Return the entries below in their exact form, leaving the pictures out.
>>>>
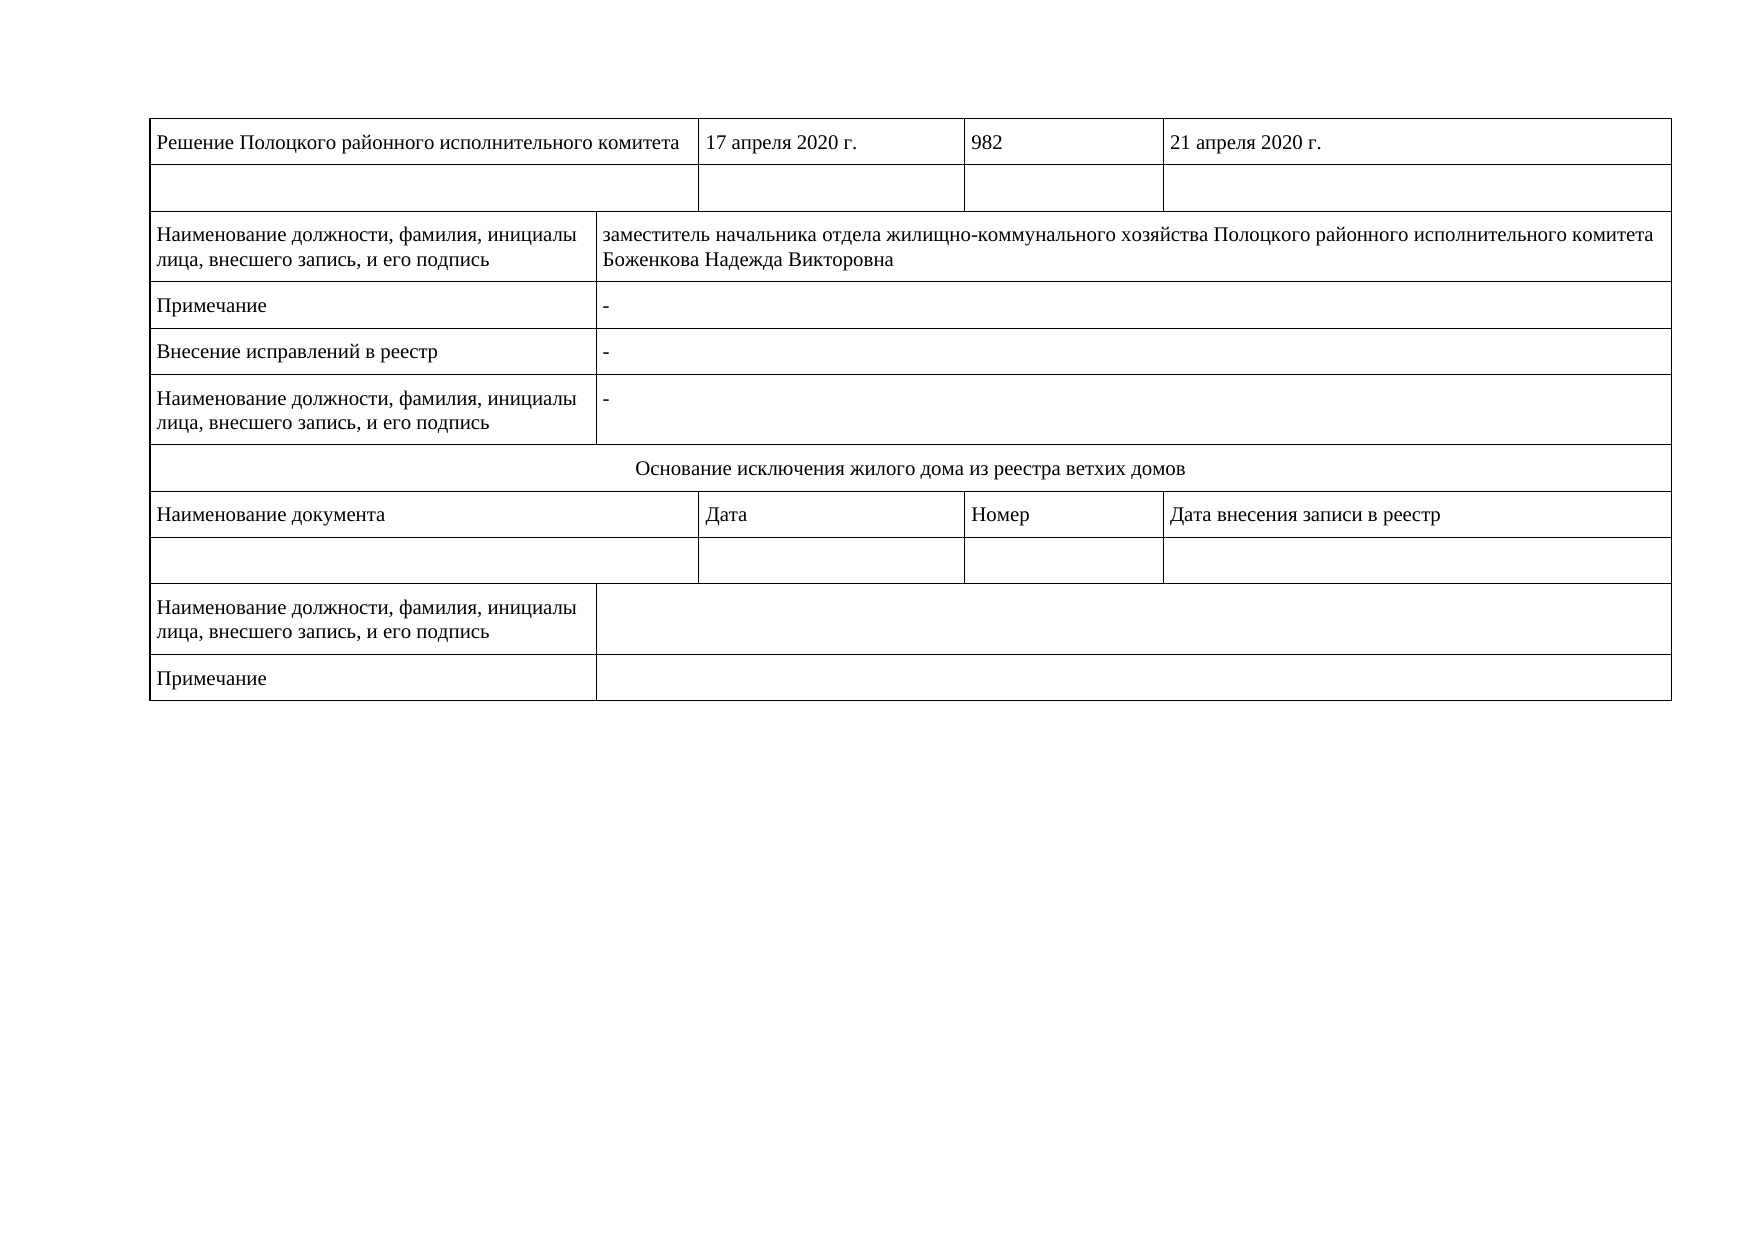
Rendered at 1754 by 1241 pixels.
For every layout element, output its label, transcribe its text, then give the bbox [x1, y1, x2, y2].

table_cell [965, 538, 1163, 583]
table_cell [151, 165, 698, 211]
table_cell Внесение исправлений в реестр [151, 329, 596, 374]
table_cell 17 апреля 2020 г. [699, 119, 964, 164]
table_cell 982 [965, 119, 1163, 164]
table_cell Наименование документа [151, 492, 698, 537]
table_cell Дата внесения записи в реестр [1164, 492, 1671, 537]
table_cell - [597, 282, 1671, 327]
table_cell заместитель начальника отдела жилищно-коммунального хозяйства Полоцкого районного исполнительного комитета Боженкова Надежда Викторовна [597, 212, 1671, 281]
table_cell Примечание [151, 282, 596, 327]
table_cell - [597, 375, 1671, 444]
table_cell Основание исключения жилого дома из реестра ветхих домов [151, 445, 1671, 491]
table_cell 21 апреля 2020 г. [1164, 119, 1671, 164]
table_cell [597, 655, 1671, 700]
table_cell [597, 584, 1671, 654]
table_cell [1164, 538, 1671, 583]
table_cell Наименование должности, фамилия, инициалы лица, внесшего запись, и его подпись [151, 212, 596, 281]
table_cell Номер [965, 492, 1163, 537]
table_cell - [597, 329, 1671, 374]
table_cell [1164, 165, 1671, 211]
table_cell Наименование должности, фамилия, инициалы лица, внесшего запись, и его подпись [151, 584, 596, 654]
table_cell [151, 538, 698, 583]
table_cell [699, 538, 964, 583]
table_cell Решение Полоцкого районного исполнительного комитета [151, 119, 698, 164]
table_cell Дата [699, 492, 964, 537]
table_cell [699, 165, 964, 211]
table_cell [965, 165, 1163, 211]
table_cell Примечание [151, 655, 596, 700]
table_cell Наименование должности, фамилия, инициалы лица, внесшего запись, и его подпись [151, 375, 596, 444]
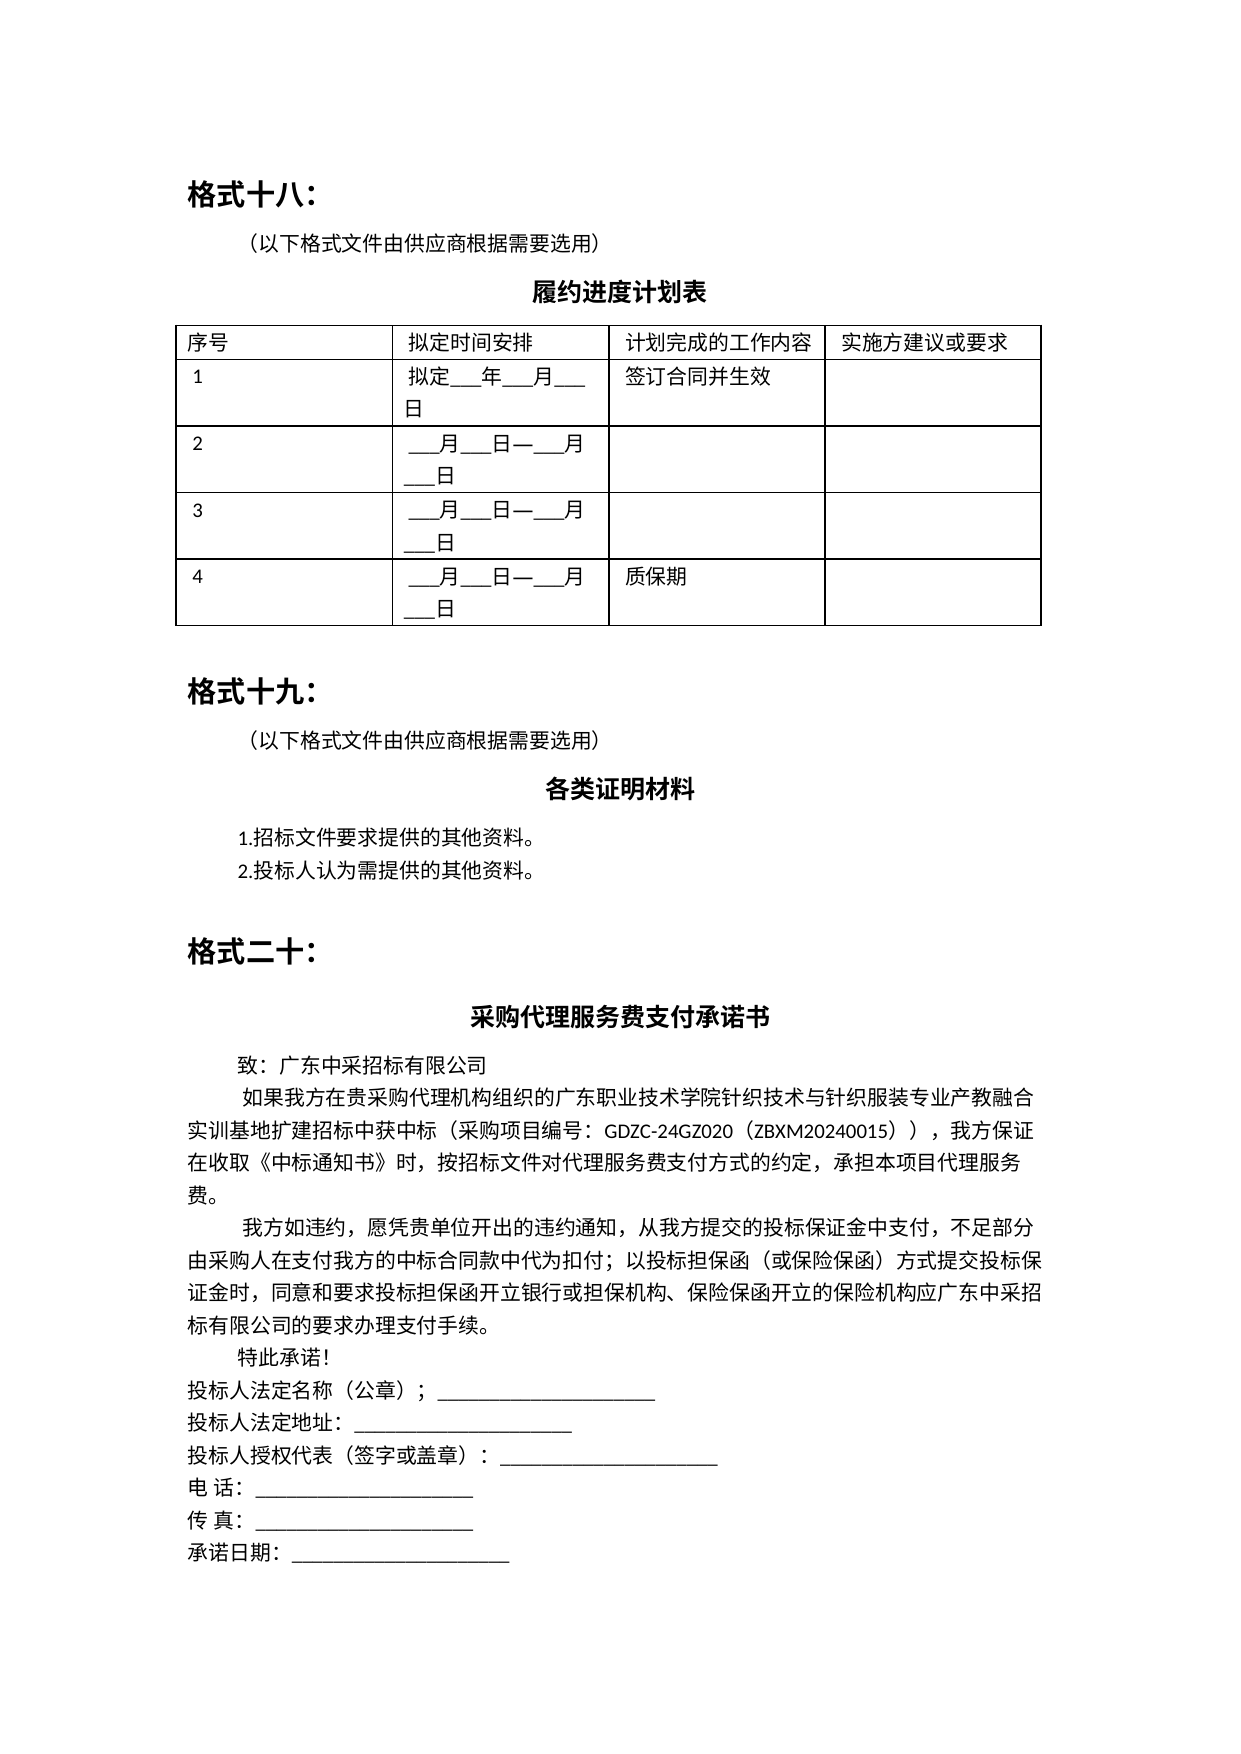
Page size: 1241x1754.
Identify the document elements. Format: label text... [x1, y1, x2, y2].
<<<<
## TASK ANSWER
Rendered at 1754 by 1241 pixels.
For every layout element, output its label, transcribe its text, then give the bbox [x1, y1, x2, y2].

table_cell [965, 538, 1163, 583]
table_cell [151, 165, 698, 211]
table_cell Внесение исправлений в реестр [151, 329, 596, 374]
table_cell 17 апреля 2020 г. [699, 119, 964, 164]
table_cell 982 [965, 119, 1163, 164]
table_cell Наименование документа [151, 492, 698, 537]
table_cell Дата внесения записи в реестр [1164, 492, 1671, 537]
table_cell - [597, 282, 1671, 327]
table_cell заместитель начальника отдела жилищно-коммунального хозяйства Полоцкого районного исполнительного комитета Боженкова Надежда Викторовна [597, 212, 1671, 281]
table_cell Примечание [151, 282, 596, 327]
table_cell - [597, 375, 1671, 444]
table_cell Основание исключения жилого дома из реестра ветхих домов [151, 445, 1671, 491]
table_cell 21 апреля 2020 г. [1164, 119, 1671, 164]
table_cell [597, 655, 1671, 700]
table_cell [597, 584, 1671, 654]
table_cell [1164, 538, 1671, 583]
table_cell Наименование должности, фамилия, инициалы лица, внесшего запись, и его подпись [151, 212, 596, 281]
table_cell Номер [965, 492, 1163, 537]
table_cell - [597, 329, 1671, 374]
table_cell [1164, 165, 1671, 211]
table_cell Наименование должности, фамилия, инициалы лица, внесшего запись, и его подпись [151, 584, 596, 654]
table_cell [151, 538, 698, 583]
table_cell [699, 538, 964, 583]
table_cell Решение Полоцкого районного исполнительного комитета [151, 119, 698, 164]
table_cell Дата [699, 492, 964, 537]
table_cell [699, 165, 964, 211]
table_cell [965, 165, 1163, 211]
table_cell Примечание [151, 655, 596, 700]
table_cell Наименование должности, фамилия, инициалы лица, внесшего запись, и его подпись [151, 375, 596, 444]
Page size: 1241x1754.
Identify the document elements. Format: label text... [x1, y1, x2, y2].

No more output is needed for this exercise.